• _TEXT SHOWN_
################

# Contact with ET



## Guest (Jun 1, 2009)

If it was possible to send music to beings on another world, which composer would you choose?? You have only 1 CD @ 80 minutes, and you are limited to one composer.
I would choose JS Bach, and more than likely “The Goldberg Variations” I enjoy this more than the “Forty Eight” I hope they wouldn’t think we were bragging.


----------



## Mirror Image (Apr 20, 2009)

Andante said:


> If it was possible to send music to beings on another world, which composer would you choose?? You have only 1 CD @ 80 minutes, and you are limited to one composer.
> I would choose JS Bach, and more than likely "The Goldberg Variations" I enjoy this more than the "Forty Eight" I hope they wouldn't think we were bragging.


I would send them Charles Dutoit's reading of Ravel's "Daphnis et Chloe" with the Montreal Symphony Orchestra.


----------



## Air (Jul 19, 2008)

################

• _DATASET CONTENT_
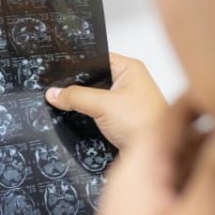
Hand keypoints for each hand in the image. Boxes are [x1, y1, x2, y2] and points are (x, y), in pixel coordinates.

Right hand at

################

• _WORK TASK_
In the forum thread about contact with ET, which orchestra plays on the recording of Ravel's "Daphnis et Chloe" that Mirror Image would send?

• _OUTPUT_
The Montreal Symphony Orchestra.